> _SOURCE_
Semantic versioning

I would like to suggest to the HDF Group that semantic versioning
should be used for the hdf5 library, starting with the upcoming
release. I have been thinking for years that both the hdf5 project and
the greater hdf5 community would benefit from such a change, but just
this morning discovered a solid and formal definition of semantic
versioning at http://semver.org/ .

Best regards,
Darren

1 Like

Hi Darren (and all),

Thank you for the pointer to the "Semantic Versioning" document. This is a very good discussion topic. I will try to summarize The HDF Group position on it.

The HDF Group uses versioning described here http://www.hdfgroup.org/HDF5/doc/TechNotes/Version.html.

The reason why it is different from the standard you pointed to is that HDF deals not only with APIs, but also with the file format backward/forward compatibility issues.

During the past 15 years we learned that due to our users and applications' base/requirements we cannot have incompatible APIs and file format changes thus making Semantic Versioning "MAJOR" version meaningless. This will not be HDF5 anymore. We also learned that we need to extend HDF5 file format to keep pace with the demand for performance and innovation in HDF5.

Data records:
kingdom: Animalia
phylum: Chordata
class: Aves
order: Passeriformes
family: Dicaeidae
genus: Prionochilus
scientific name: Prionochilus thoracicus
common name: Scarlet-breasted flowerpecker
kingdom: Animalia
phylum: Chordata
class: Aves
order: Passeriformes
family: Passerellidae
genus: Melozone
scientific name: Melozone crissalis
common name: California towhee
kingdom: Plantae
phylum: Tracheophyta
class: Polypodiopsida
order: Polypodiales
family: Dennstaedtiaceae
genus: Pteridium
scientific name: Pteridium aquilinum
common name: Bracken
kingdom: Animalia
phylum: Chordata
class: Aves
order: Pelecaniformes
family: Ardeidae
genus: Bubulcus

> _GIVEN REQUEST 1_
In the semantic versioning thread, copy word for word everything from "The reason why" down to "backward/forward compatibility issues.".
> _GIVEN REQUEST 2_
According to the semantic versioning thread, why does The HDF Group's versioning differ from the standard Darren pointed to?

> _WORKED ANSWER 1_
The reason why it is different from the standard you pointed to is that HDF deals not only with APIs, but also with the file format backward/forward compatibility issues.

> _WORKED ANSWER 2_
HDF deals not only with APIs but also with file format backward/forward compatibility issues.